Este fenómeno tiene consecuencia directa en la selección nacional: la Azzurra lleva tres Mundiales consecutivos sin clasificar —2018, 2022 y ahora 2026— y acumula 20 años desde su último título mundial en Alemania 2006. La cantera vacía de hoy es la selección débil de mañana, y ese mañana ya ha llegado.
Una liga envejecida que perdió la guerra táctica del fútbol moderno
El informe señala que Italia es colista en Europa en métricas de intensidad: menos regates, menos presión alta, menos agresividad táctica. Mientras el fútbol moderno premia la velocidad, el pressing y la verticalidad, el calcio sigue instalado en estructuras defensivas propias de otra era. La liga no ha evolucionado al ritmo que lo han hecho la Premier, la Bundesliga o LaLiga.

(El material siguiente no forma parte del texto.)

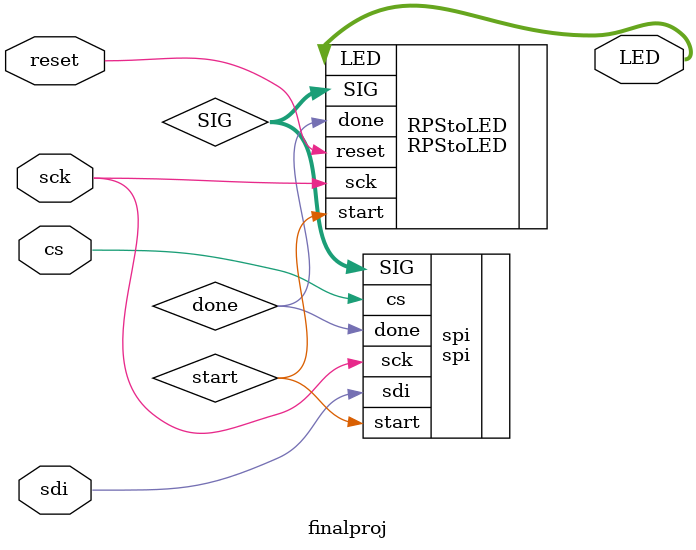
<source format=sv>

module finalproj(input logic sck,
                input logic sdi,
                input logic cs,
input logic reset,
                output logic [2:0] LED);

logic start, done;
logic [7:0] SIG;



        spi spi(.sck(sck), .sdi(sdi), .cs(cs), .SIG(SIG), .done(done), .start(start));
RPStoLED RPStoLED(.sck(sck), .reset(reset), .SIG(SIG), .done(done), .start(start), .LED(LED));




endmodule
</source>
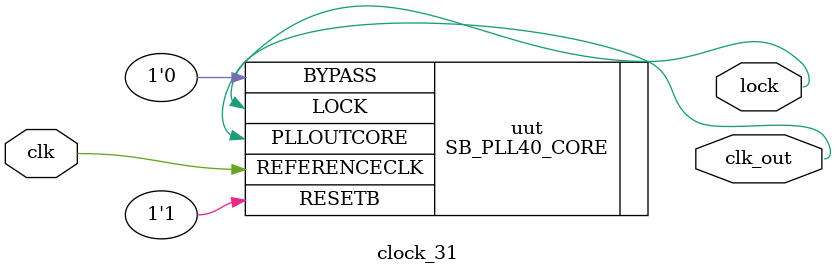
<source format=v>
module clock_31 (
  input wire clk,
  output wire clk_out,
  output wire lock
);
  SB_PLL40_CORE #(.FEEDBACK_PATH("SIMPLE"),
    .PLLOUT_SELECT("GENCLK"),
    .DIVR(4'b0000),
    .DIVF(7'b1010010),
    .DIVQ(3'b101),
    .FILTER_RANGE(3'b001)
  ) uut (
    .REFERENCECLK(clk),
    .PLLOUTCORE(clk_out),
    .LOCK(lock),
    .RESETB(1'b1),
    .BYPASS(1'b0)
  );

endmodule

</source>
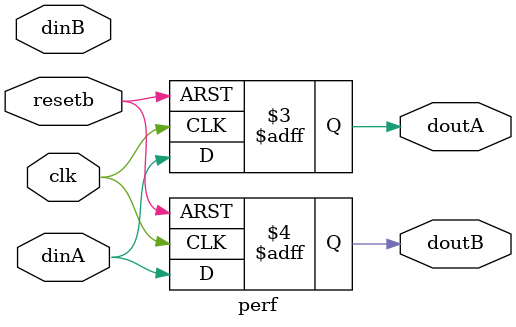
<source format=sv>
module perf
( 
	input	                clk, resetb,
	input					dinA, dinB,
	output reg				doutA, doutB
);  


always @(posedge clk or negedge resetb)
begin
	if(!resetb) begin
		doutA <= 'd0;
		doutB <= 'd0;
	end
	else begin
		doutA <= dinA;
		doutB <= dinA;
	end
end

endmodule


</source>
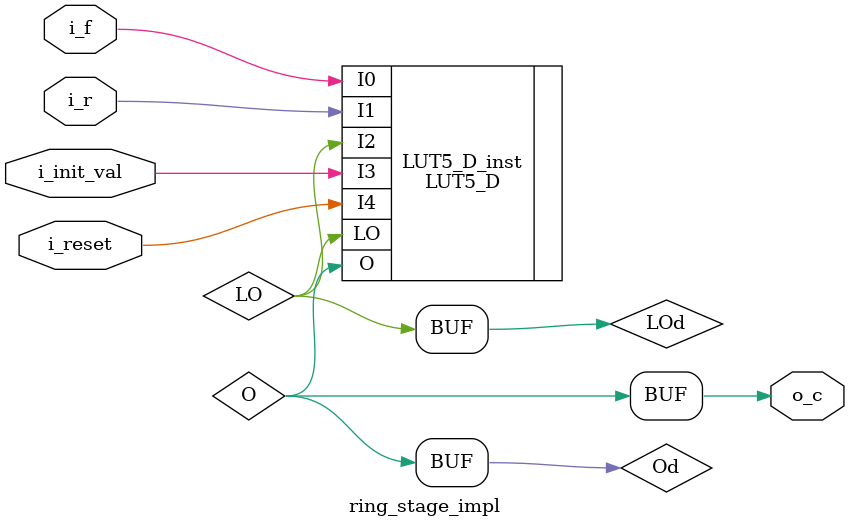
<source format=v>
module ring_stage_impl(
	input wire i_reset,
	input wire i_init_val,
	input wire i_f,
	input wire i_r,
	output wire o_c
	);
wire LO,O;
wire #7 LOd = LO;
wire #11 Od = O;
assign o_c = Od;
LUT5_D #(
//i_reset     1111 1111 1111 1111   0000 0000 0000 0000 
//i_init_val  1111 1111 0000 0000   1111 1111 0000 0000   
//LO          1111 0000 1111 0000   1111 0000 1111 0000   
//i_r         1100 1100 1100 1100   1100 1100 1100 1100
//i_f         1010 1010 1010 1010   1010 1010 1010 1010   
	.INIT(32'b1111_1111_0000_0000___1011_0010_1011_0010) // Specify LUT Contents
) LUT5_D_inst (
.LO(LO), // LUT local output
.O(O), // LUT general output
.I0(i_f), // LUT input
.I1(i_r), // LUT input
.I2(LOd), // LUT input
.I3(i_init_val), // LUT input
.I4(i_reset) // LUT input
);	
endmodule

</source>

El problema tiene raíz en la infraestructura obsoleta: estadios viejos que alejan a los patrocinadores internacionales, academias sin inversión real y una rigidez institucional que ha bloqueado durante años cualquier intento serio de modernización. No es un problema de entrenadores ni de jugadores concretos: es sistémico.
Sin Mundial, sin inversión y sin proyecto: el triple castigo del calcio
Quedarse fuera del Mundial 2026 no es solo un fracaso deportivo para Italia: es un golpe económico directo. La visibilidad internacional que genera una Copa del Mundo traduce millones en patrocinios, ventas de camisetas y nuevos contratos televisivos. Perder esa ventana tres veces seguidas debilita la marca del fútbol italiano ante los grandes inversores globales.
La situación se agrava porque el propio Gravina reconoce que no hay un plan de transformación claro. Las propuestas del informe —incentivos fiscales para clubes que apuesten por jóvenes italianos, nuevas fuentes de ingresos, apertura a patrocinadores internacionales— son ideas en papel que todavía no tienen calendario ni compromiso político detrás.
| Indicador | Italia (Serie A) | Referencia europea |
|---|---|---|
| Pérdidas anuales de la liga | +730 millones € | Premier League: beneficios |
| Clubes en pérdidas (2024-25) | 13 de 20 (65%) | Bundesliga: minoría |
| Canteras top-50 mundiales | 2 | España: 6+ |
| Mundiales sin clasificar | 3 consecutivos (2018-2026) | Francia, Alemania, España: 0 |
| Deuda acumulada desde pandemia | ~4.000 millones € | Serie A histórico: máximo |
¿Tiene futuro el fútbol italiano? Lo que dicen quienes conocen el sistema
El diagnóstico es duro, pero no terminal si se actúa con urgencia. La nueva dirección de la FIGC tiene por delante una tarea titánica: rediseñar las canteras, limitar la llegada de extranjeros de bajo nivel y crear un modelo financiero sostenible que permita a los clubes invertir en jóvenes italianos. Algunos analistas apuntan que el fútbol español tardó una década en reconstruirse tras su propio colapso a finales de los 90, y acabó dominando el mundo.
El riesgo real es la inacción burocrática: si los nuevos dirigentes repiten los ciclos de promesas sin ejecución, Italia podría consolidarse como una liga de segundo orden en la próxima década. La ventana para actuar existe, pero es estrecha. El informe Gravina no es solo un epitafio del pasado: es la última llamada antes de que el fútbol italiano pierda definitivamente su lugar en la élite europea.